Friday, August 05, 2005

The Database Patch Runner - Rollbacks

In response to my earlier post here, Andrew Beacock asked a couple of seemingly small questions.

First of all, he asked for more detail. I'm going to address that in a later post.

The second question, I didn't really expect. He basically asked “How do you rollback a patch?”

I'm assuming that he's asked this question in relation to the point I made that went along these lines: Since the patch runner stops running patches whenever one of the fails, then recovery is simply a case of rolling back the changes that the patch had already made and then restarting the patch runner. If the runner ensures it doesn't attempt to re-run any successful patches, but does re-run the failed one then it effectively picks up from where it left off and goes on its merry little way.

The point I was trying to make was that since the patch runner stops, then you don't get into the situation where you're attempting to fix a problem that occurred half way through the upgrade by getting to the end that then picking up the mess it left in its wake. Instead you know where the upgrade failed, the patch log states it clearly; you know what the patch was trying to do, since you have a functional grouping of changes in the patch, and this gives you context for the failed change; you know that you only have to worry about the failure that is reported, not the hidden data problems that the rest of the upgrade generated because the first patch didn't do its job properly.

So how do you rollback the changes in order to get the patch up and running again?

To be honest, there's nothing I can think of other than getting your hands dirty; rolling up your sleeves and getting into the database. Picking apart what happened, piecing together the story and trying to gaffer tape up the problems.

However, you can make that job easier:

The big thing is... Think about transactions in your patch

Every DDL statement issues an implicit COMMIT, so don't pepper your patch with DDL, leaving data in a transient state committed in the database. Think about the order in which you do things in order to reduce the chances that a failure at any given point leaves data in an invalid state.

Ensure that your 'add to schema' DDL comes first. That way, if you're moving two columns between tables, and the second column's create fails, you don't get stuck in a situation where you need to reverse the first change or apply the second one manually.

Ensure that your 'remove from schema' DDL comes last. For the same reason as above. It's much easier to deal with if you know that your data migrations have completed and it's just a case of removing those columns manually and marking the patch as complete.

If you can get away with it, don't issue commits in your patch's data migration until it's completed. Admitted, if you're moving millions of rows of data around, this may not be possible. But think about it... do you really need to issue that commit every 10,000 records, or can you get away with running the whole lot through first? That way, when you get a failure, the patch runner can ROLLBACK and you know what state the data is in... the state it was before the patch started.

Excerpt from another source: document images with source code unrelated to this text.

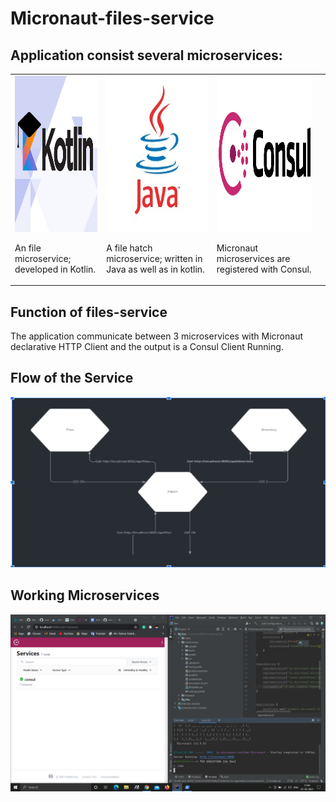 # Micronaut-files-service
 
## Application consist several microservices:

<table>
<tr>

<td>
     <img src="kotlin.png"/width="250" height="250"/>
  
  An file microservice; developed in Kotlin.
<p align="center">

</p>
</td>

<td>
    <img src="java.png"/width="250" height="250"/>
  
  
   A file hatch microservice; written in Java as well as in kotlin.
   
<p align="center">

</p>
</td>

<td> 
    <img src="consul.png"/width="250" height="250"/>
  
  Micronaut microservices are registered with Consul.

<p align="center">

</p>
</td>

<td>
</tr>
</table>


## Function of files-service

The application communicate between 3 microservices with Micronaut declarative HTTP Client and the output is a Consul Client Running.

## Flow of the Service

![Char](/char.png)

## Working Microservices

![char](/Working.png)

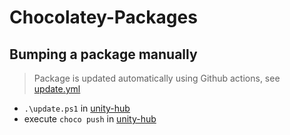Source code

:# Chocolatey-Packages

## Bumping a package manually

> Package is updated automatically using Github actions, see [update.yml](.github/workflows/update.yml)

- `.\update.ps1` in [unity-hub](unity-hub)
- execute `choco push` in [unity-hub](unity-hub)
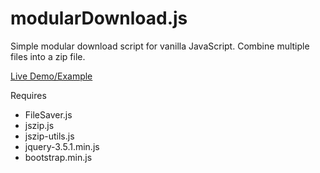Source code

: # modularDownload.js

Simple modular download script for vanilla JavaScript. Combine multiple files into a zip file.

[Live Demo/Example](https://pisaucer.github.io/modularDownload.js/example.html)

Requires
* FileSaver.js
* jszip.js
* jszip-utils.js
* jquery-3.5.1.min.js
* bootstrap.min.js
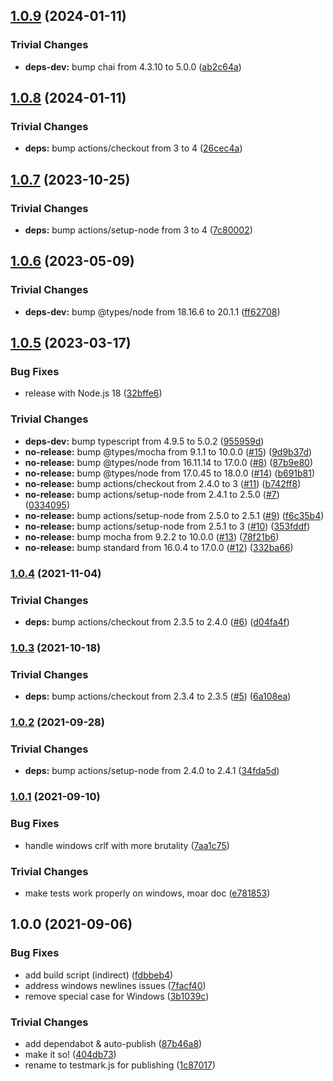 ## [1.0.9](https://github.com/rvagg/testmark.js/compare/v1.0.8...v1.0.9) (2024-01-11)


### Trivial Changes

* **deps-dev:** bump chai from 4.3.10 to 5.0.0 ([ab2c64a](https://github.com/rvagg/testmark.js/commit/ab2c64a40f8efe22eab4a8cd94f5a38e3853fc07))

## [1.0.8](https://github.com/rvagg/testmark.js/compare/v1.0.7...v1.0.8) (2024-01-11)


### Trivial Changes

* **deps:** bump actions/checkout from 3 to 4 ([26cec4a](https://github.com/rvagg/testmark.js/commit/26cec4a1283eb073f6d79f67dc9b5e3c6aef4f90))

## [1.0.7](https://github.com/rvagg/testmark.js/compare/v1.0.6...v1.0.7) (2023-10-25)


### Trivial Changes

* **deps:** bump actions/setup-node from 3 to 4 ([7c80002](https://github.com/rvagg/testmark.js/commit/7c80002db532517a80f4287b33ee3636cf37dab4))

## [1.0.6](https://github.com/rvagg/testmark.js/compare/v1.0.5...v1.0.6) (2023-05-09)


### Trivial Changes

* **deps-dev:** bump @types/node from 18.16.6 to 20.1.1 ([ff62708](https://github.com/rvagg/testmark.js/commit/ff627083f03e01f2ab6fcf75409c25138d6f6a50))

## [1.0.5](https://github.com/rvagg/testmark.js/compare/v1.0.4...v1.0.5) (2023-03-17)


### Bug Fixes

* release with Node.js 18 ([32bffe6](https://github.com/rvagg/testmark.js/commit/32bffe649cc35593656d61763a77e0d7e1f0dd19))


### Trivial Changes

* **deps-dev:** bump typescript from 4.9.5 to 5.0.2 ([955959d](https://github.com/rvagg/testmark.js/commit/955959dd5b09b9ebbb81d815a3ce28cb0454c320))
* **no-release:** bump @types/mocha from 9.1.1 to 10.0.0 ([#15](https://github.com/rvagg/testmark.js/issues/15)) ([9d9b37d](https://github.com/rvagg/testmark.js/commit/9d9b37d26791ceb00013a94ce15fa64135474198))
* **no-release:** bump @types/node from 16.11.14 to 17.0.0 ([#8](https://github.com/rvagg/testmark.js/issues/8)) ([87b9e80](https://github.com/rvagg/testmark.js/commit/87b9e80a50b831f3eb3d0f22ef2474046ac73774))
* **no-release:** bump @types/node from 17.0.45 to 18.0.0 ([#14](https://github.com/rvagg/testmark.js/issues/14)) ([b691b81](https://github.com/rvagg/testmark.js/commit/b691b81d7c299bcb03d7bf1e4e380a1461300823))
* **no-release:** bump actions/checkout from 2.4.0 to 3 ([#11](https://github.com/rvagg/testmark.js/issues/11)) ([b742ff8](https://github.com/rvagg/testmark.js/commit/b742ff81d9c806929c971687feb2b2b546138522))
* **no-release:** bump actions/setup-node from 2.4.1 to 2.5.0 ([#7](https://github.com/rvagg/testmark.js/issues/7)) ([0334095](https://github.com/rvagg/testmark.js/commit/0334095f94901b50bcd5c4ffbffe6ad488f6f8be))
* **no-release:** bump actions/setup-node from 2.5.0 to 2.5.1 ([#9](https://github.com/rvagg/testmark.js/issues/9)) ([f6c35b4](https://github.com/rvagg/testmark.js/commit/f6c35b450ca94051b2003d119fd29444ebf8051a))
* **no-release:** bump actions/setup-node from 2.5.1 to 3 ([#10](https://github.com/rvagg/testmark.js/issues/10)) ([353fddf](https://github.com/rvagg/testmark.js/commit/353fddff94e6e21148fa85e91c0b9ff1faee4647))
* **no-release:** bump mocha from 9.2.2 to 10.0.0 ([#13](https://github.com/rvagg/testmark.js/issues/13)) ([78f21b6](https://github.com/rvagg/testmark.js/commit/78f21b6300e11e7db27e7c843d1e02a16a8c9f8f))
* **no-release:** bump standard from 16.0.4 to 17.0.0 ([#12](https://github.com/rvagg/testmark.js/issues/12)) ([332ba66](https://github.com/rvagg/testmark.js/commit/332ba66885fa3f021a3a7aeb1f9192260e8d2e80))

### [1.0.4](https://github.com/rvagg/testmark.js/compare/v1.0.3...v1.0.4) (2021-11-04)


### Trivial Changes

* **deps:** bump actions/checkout from 2.3.5 to 2.4.0 ([#6](https://github.com/rvagg/testmark.js/issues/6)) ([d04fa4f](https://github.com/rvagg/testmark.js/commit/d04fa4f1b49e4a873f221476c08893d3292100cf))

### [1.0.3](https://github.com/rvagg/testmark.js/compare/v1.0.2...v1.0.3) (2021-10-18)


### Trivial Changes

* **deps:** bump actions/checkout from 2.3.4 to 2.3.5 ([#5](https://github.com/rvagg/testmark.js/issues/5)) ([6a108ea](https://github.com/rvagg/testmark.js/commit/6a108ea992a550642e03c36445f6db74749ddecb))

### [1.0.2](https://github.com/rvagg/testmark.js/compare/v1.0.1...v1.0.2) (2021-09-28)


### Trivial Changes

* **deps:** bump actions/setup-node from 2.4.0 to 2.4.1 ([34fda5d](https://github.com/rvagg/testmark.js/commit/34fda5d76a355a25a1ac6702d45ea2a161b683df))

### [1.0.1](https://github.com/rvagg/testmark.js/compare/v1.0.0...v1.0.1) (2021-09-10)


### Bug Fixes

* handle windows crlf with more brutality ([7aa1c75](https://github.com/rvagg/testmark.js/commit/7aa1c7516eb51849e2341df374a9865037853cf1))


### Trivial Changes

* make tests work properly on windows, moar doc ([e781853](https://github.com/rvagg/testmark.js/commit/e78185331e8f760d7beef56d947535f4b39706f3))

## 1.0.0 (2021-09-06)


### Bug Fixes

* add build script (indirect) ([fdbbeb4](https://github.com/rvagg/testmark.js/commit/fdbbeb44943bb8ecd8cf8523be09c0a3affa72c3))
* address windows newlines issues ([7facf40](https://github.com/rvagg/testmark.js/commit/7facf400540eea0348067ee5955bbca2338100e1))
* remove special case for Windows ([3b1039c](https://github.com/rvagg/testmark.js/commit/3b1039c6bad19b1ebfdf9af024ea7119ae0c2113))


### Trivial Changes

* add dependabot & auto-publish ([87b46a8](https://github.com/rvagg/testmark.js/commit/87b46a859ce1a1f0bf1d8bf6bb94412994caded0))
* make it so! ([404db73](https://github.com/rvagg/testmark.js/commit/404db73d23ae83e2cfef7066df6ee4694ca8d300))
* rename to testmark.js for publishing ([1c87017](https://github.com/rvagg/testmark.js/commit/1c870177f120a351857fde47ead0b00386dd4ae3))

If you can't get away without committing regularly, or the patch simply takes to long to risk having to repeat it, think about how you can make the migration restartable. That is, store a watermark, make your patch keep track of where it was so that it can restart after a failure. Make sure that the patch can handle being restarted without it trying to re-do work it has already done. If it really is that risky, why not check that you have enough space in your rollback segments before you generate GBytes of data?

Ideally you want to make sure that your patch doesn't fail, but with a bit of thought before you write the patch, you can make your life easier when it does.

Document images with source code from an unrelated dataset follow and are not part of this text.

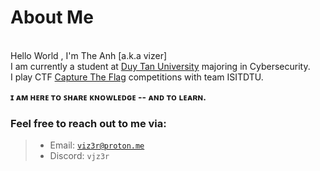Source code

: # About Me
<br>Hello World , I'm The Anh [a.k.a vizer]
<br>I am currently a student at [Duy Tan University](https://duytan.edu.vn) majoring in Cybersecurity.
<br>I play CTF [Capture The Flag](https://www.youtube.com/watch?v=8ev9ZX9J45A) competitions with team ISITDTU.

**ɪ ᴀᴍ ʜᴇʀᴇ ᴛᴏ ꜱʜᴀʀᴇ ᴋɴᴏᴡʟᴇᴅɢᴇ -- ᴀɴᴅ ᴛᴏ ʟᴇᴀʀɴ.**
### Feel free to reach out to me via:
> - Email: <code>viz3r@proton.me</code>
> - Discord: <code>vjz3r</code>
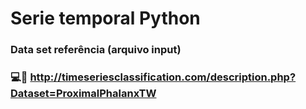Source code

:# Serie temporal Python






   
### Data set referência (arquivo input)

### :computer::page_facing_up: http://timeseriesclassification.com/description.php?Dataset=ProximalPhalanxTW
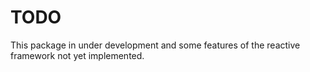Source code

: # TODO

This package in under development and some features of the reactive framework not yet implemented.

Technorati Tags: , , , , , , , ,

5 comments:

Anonymous said...

If you're database is running in ARCHIVELOG mode and you have exclusive access to the database during a patch run (which is good advice) perhaps you can use FLASHBACK DATABASE to rollback the entire database to a previous point in time.

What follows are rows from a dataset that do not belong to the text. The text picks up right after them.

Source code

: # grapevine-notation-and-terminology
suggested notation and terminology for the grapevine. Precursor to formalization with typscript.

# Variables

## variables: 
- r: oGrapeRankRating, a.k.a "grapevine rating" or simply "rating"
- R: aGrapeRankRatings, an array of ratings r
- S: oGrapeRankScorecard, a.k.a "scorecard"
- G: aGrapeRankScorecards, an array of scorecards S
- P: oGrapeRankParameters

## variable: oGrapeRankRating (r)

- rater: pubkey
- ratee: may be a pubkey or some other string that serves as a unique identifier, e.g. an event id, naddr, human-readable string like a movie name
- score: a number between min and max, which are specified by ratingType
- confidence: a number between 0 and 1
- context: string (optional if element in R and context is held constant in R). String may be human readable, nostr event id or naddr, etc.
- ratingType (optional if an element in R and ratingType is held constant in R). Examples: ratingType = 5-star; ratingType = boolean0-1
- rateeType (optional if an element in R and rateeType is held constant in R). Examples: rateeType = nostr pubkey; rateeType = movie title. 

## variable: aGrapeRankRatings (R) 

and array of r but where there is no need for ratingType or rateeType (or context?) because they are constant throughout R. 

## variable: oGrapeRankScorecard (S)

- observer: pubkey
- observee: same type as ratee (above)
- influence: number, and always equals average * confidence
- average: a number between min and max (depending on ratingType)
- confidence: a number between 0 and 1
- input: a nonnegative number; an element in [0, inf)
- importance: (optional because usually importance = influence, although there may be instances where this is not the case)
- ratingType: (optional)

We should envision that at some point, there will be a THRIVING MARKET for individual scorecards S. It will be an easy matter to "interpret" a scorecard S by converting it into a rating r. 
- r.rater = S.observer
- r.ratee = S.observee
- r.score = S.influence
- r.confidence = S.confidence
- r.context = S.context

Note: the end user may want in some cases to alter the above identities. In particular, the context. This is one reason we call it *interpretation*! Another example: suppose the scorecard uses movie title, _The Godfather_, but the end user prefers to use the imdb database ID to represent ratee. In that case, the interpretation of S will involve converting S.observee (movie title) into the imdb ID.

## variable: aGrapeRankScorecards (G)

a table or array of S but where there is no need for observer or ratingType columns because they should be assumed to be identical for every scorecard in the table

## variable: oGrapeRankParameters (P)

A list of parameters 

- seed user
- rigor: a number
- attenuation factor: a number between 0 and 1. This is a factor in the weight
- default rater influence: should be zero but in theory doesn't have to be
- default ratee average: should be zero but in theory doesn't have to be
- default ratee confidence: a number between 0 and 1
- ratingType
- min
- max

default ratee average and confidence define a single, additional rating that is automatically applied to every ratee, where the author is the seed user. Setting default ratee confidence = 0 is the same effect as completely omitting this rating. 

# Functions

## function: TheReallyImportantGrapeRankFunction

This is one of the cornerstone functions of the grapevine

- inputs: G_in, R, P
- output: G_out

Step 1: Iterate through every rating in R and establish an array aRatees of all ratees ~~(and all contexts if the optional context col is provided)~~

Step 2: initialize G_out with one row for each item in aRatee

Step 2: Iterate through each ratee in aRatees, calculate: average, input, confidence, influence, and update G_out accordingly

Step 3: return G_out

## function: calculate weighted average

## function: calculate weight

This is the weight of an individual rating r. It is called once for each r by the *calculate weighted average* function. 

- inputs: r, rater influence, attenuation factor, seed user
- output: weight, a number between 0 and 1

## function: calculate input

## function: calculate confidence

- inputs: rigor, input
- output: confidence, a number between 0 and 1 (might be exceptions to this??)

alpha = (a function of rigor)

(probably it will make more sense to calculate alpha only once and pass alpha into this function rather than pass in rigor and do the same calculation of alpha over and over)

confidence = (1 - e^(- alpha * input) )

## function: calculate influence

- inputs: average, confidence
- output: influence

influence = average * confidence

This is 10g feature which I haen't used myself yet but it should be possible. See http://download-west.oracle.com/docs/cd/B14117_01/server.101/b10734/rcmflash.htm#1020720 for more info.

Rob Baillie said...

Looks very interesting, cheers for the tip off!

As people who read this blog might have guessed, I'm much more of a developer than a DBA, so I tend to lean towards development solutions rather than DBA ones.

Once of the situations I like at our place is that the database upgrades are now so solid that the DBA team very very rarely gets involved. We normally have a member of the support team performing the upgrade with a DBA and developer on standby on the off chance that something goes wrong. It very rarely does.

Our DBAs like it!

Anonymous said...

I'm not really sure what our DBA's would think if we no longer need them during upgrades. I'm already taking (automating) so much work away from them ;-)

Anonymous said...

What if you record each step within your PL/SQL program and condition each step (Each step being a DDL activity)?

Your patch runner then not only examines for the version, but the last successfully implemented step within the versioned patch. Another possibility is to break out each DDL statement as a patch...this could get cumbersome as well!

Rob Baillie said...

Yep Shannon, you're on the money.

It can get cumbersome whichever way round you do it. At the moment we're still keeping our patches small and haven't added another layer of recording into the patch runner, though we're now at the point where we have more than a couple of hundred patch files sitting in our release. It's no big deal really I suppose, but we are considering producing a new greenfield build at a version before which we would not move. It's going to be a bit of a task, but it will speed our development builds up a little.

Whatever you do, whichever option you take, there are pros and cons. You've just got to make sure you understand what they are first, and then react to them when they change.